Australia on Thursday shelved plans to hold a referendum on formally recognising the country's Aborigines in the constitution, saying there was not enough public support for the move.
Prime Minister Julia Gillard described the vote as a "once in 50-year opportunity" when she first unveiled plans for the referendum in 2010, saying there was a rare moment of widespread public and parliamentary support.
Gillard had said the vote, which would have followed a historic 2008 government apology to Aboriginal Australians for wrongs committed since white settlement in 1788, could be held before or in conjunction with next year's national elections.

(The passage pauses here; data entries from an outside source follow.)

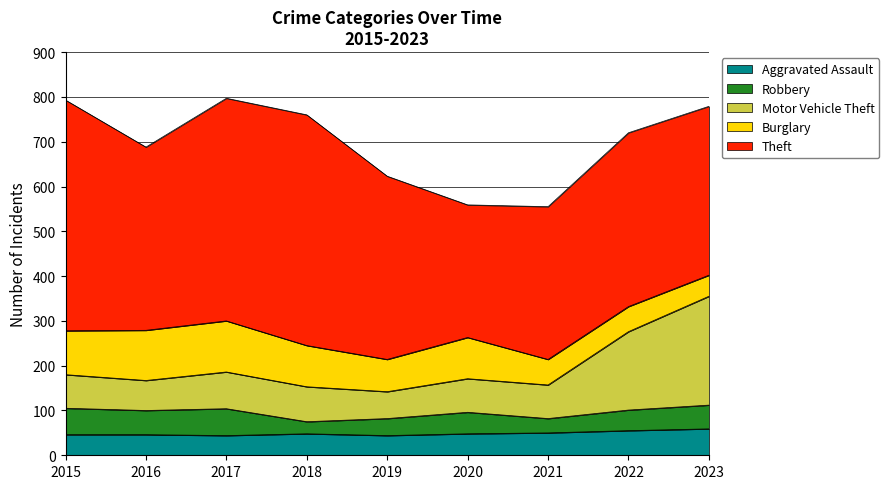

Is it true that Theft equals 164 at 2017?

False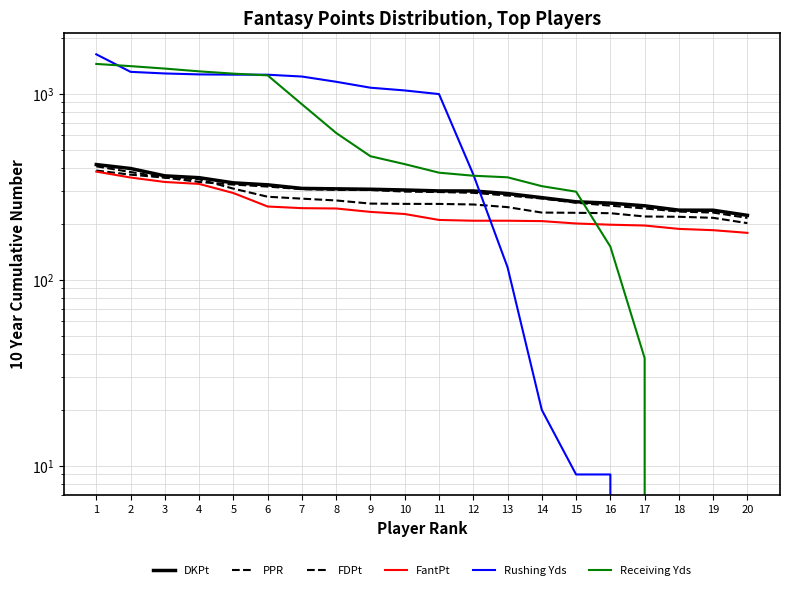

How many times do FDPt and PPR cross each other?

2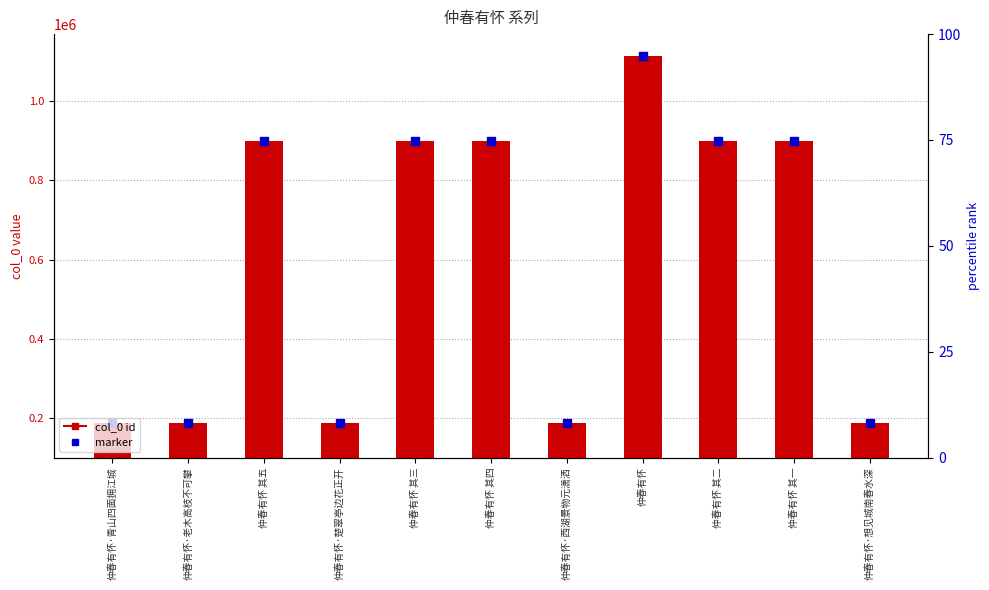

Approximately how many times larger is the value at 仲春有怀 compared to 仲春有怀 其三?

1.3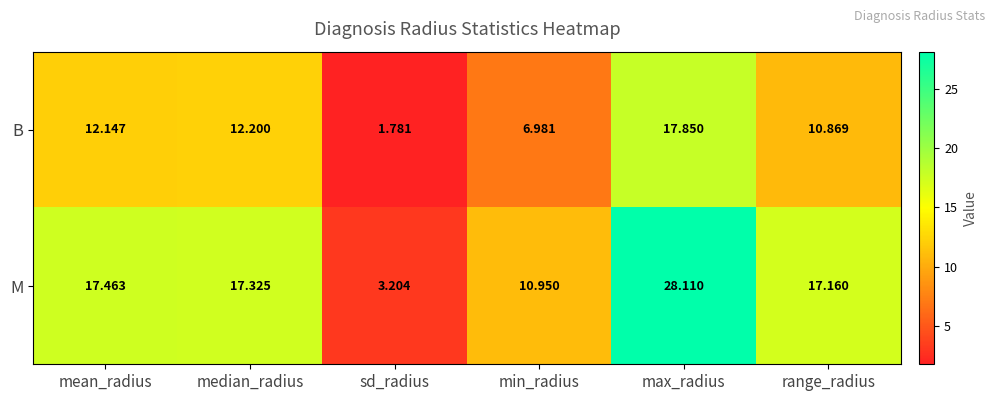

Which series changed the most between min_radius and max_radius?

M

But Indigenous Affairs Minister Jenny Macklin said the plan had been shelved for two or three years due to a lack of community support, with the government instead set to pass a special "Act of Recognition".
"I understand that people are disappointed. I'm disappointed myself," said Macklin.

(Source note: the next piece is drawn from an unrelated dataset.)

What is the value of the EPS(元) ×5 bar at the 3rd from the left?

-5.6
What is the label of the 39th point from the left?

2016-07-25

"All of us would like to see the recognition of indigenous Australians in the constitution as soon as possible, but nobody wants it to fail, most of all indigenous Australians," the minister added.

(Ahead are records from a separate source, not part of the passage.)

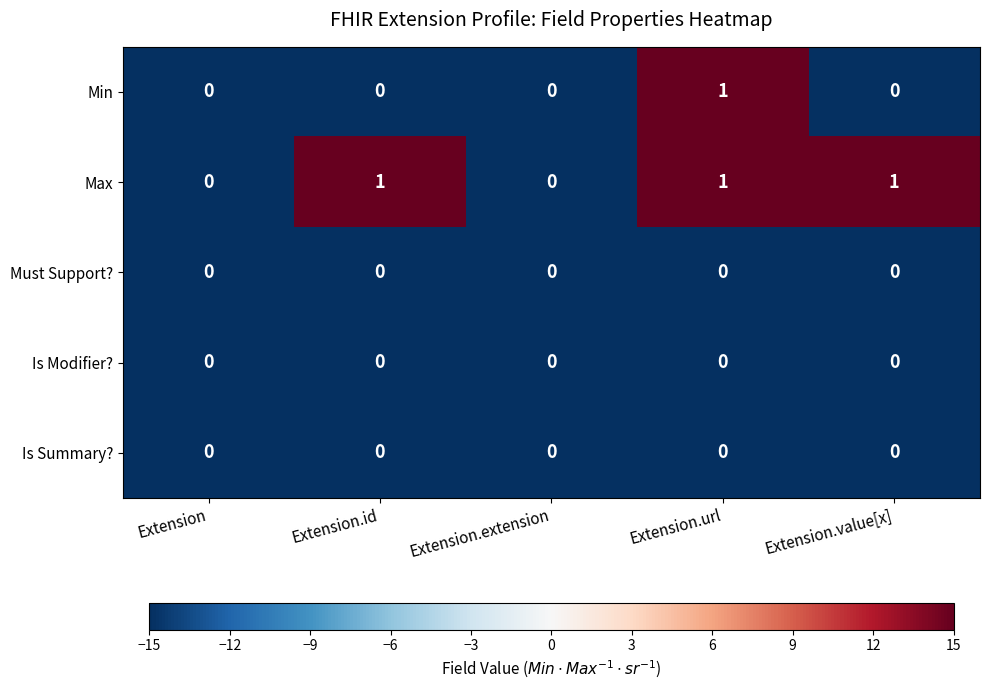

True or false: Max has a value of 1 at Extension.value[x].

True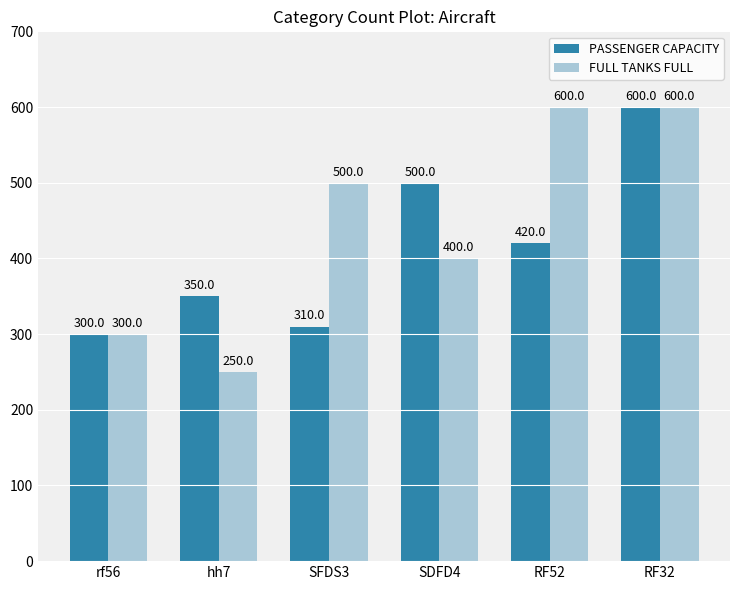

How many bars are there in total?

12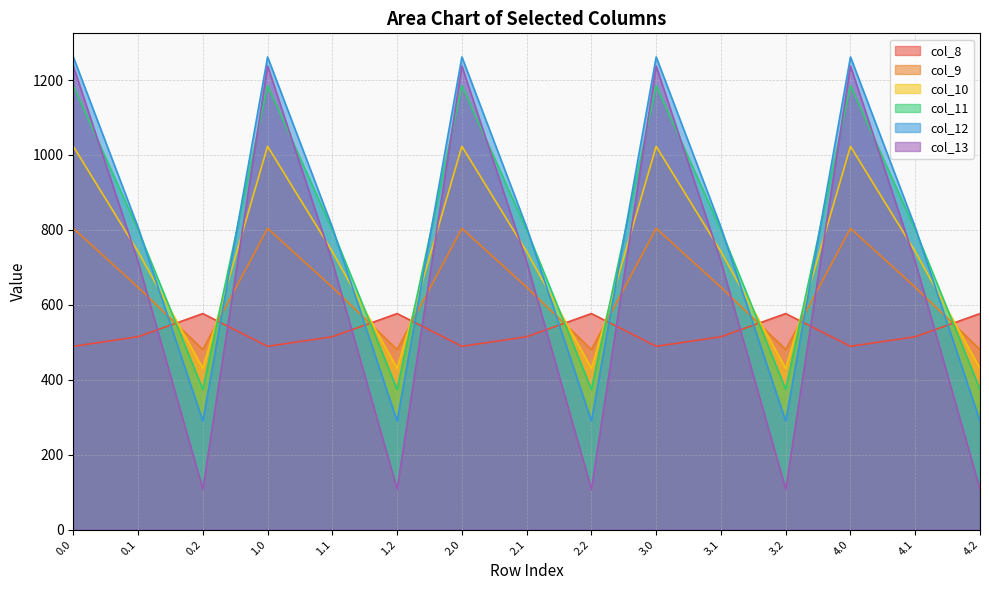

List the series in order of their peak value, highest first.

col_12, col_13, col_11, col_10, col_9, col_8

"I think we also have to acknowledge that there isn't the community awareness for a change to the constitution."
Macklin said it could take several years to gather enough support.
Australia has not held a referendum since 1999, when a move to become a republic was rejected.
In 44 referendums since 1901, only eight have been passed, including a resoundingly successful 1967 vote on counting Aboriginal Australians as part of the population.
Macklin said the Act of Recognition would address the recommendations of an expert panel into the proposed referendum in the interim.
They included recognising Aboriginal and Torres Strait Islander peoples as Australia's original inhabitants and acknowledging the need to secure the advancement of these groups, the nation's most disadvantaged minority.
Once thought to number more than one million, Aborigines now account for just 470 000 out of a population of 22 million, and suffer disproportionately high rates of disease, imprisonment and unemployment.
Aboriginal men have a life expectancy 11.5 years shorter than their non-Aboriginal counterparts. Aboriginal women die 9.7 years sooner than non-Aboriginal women.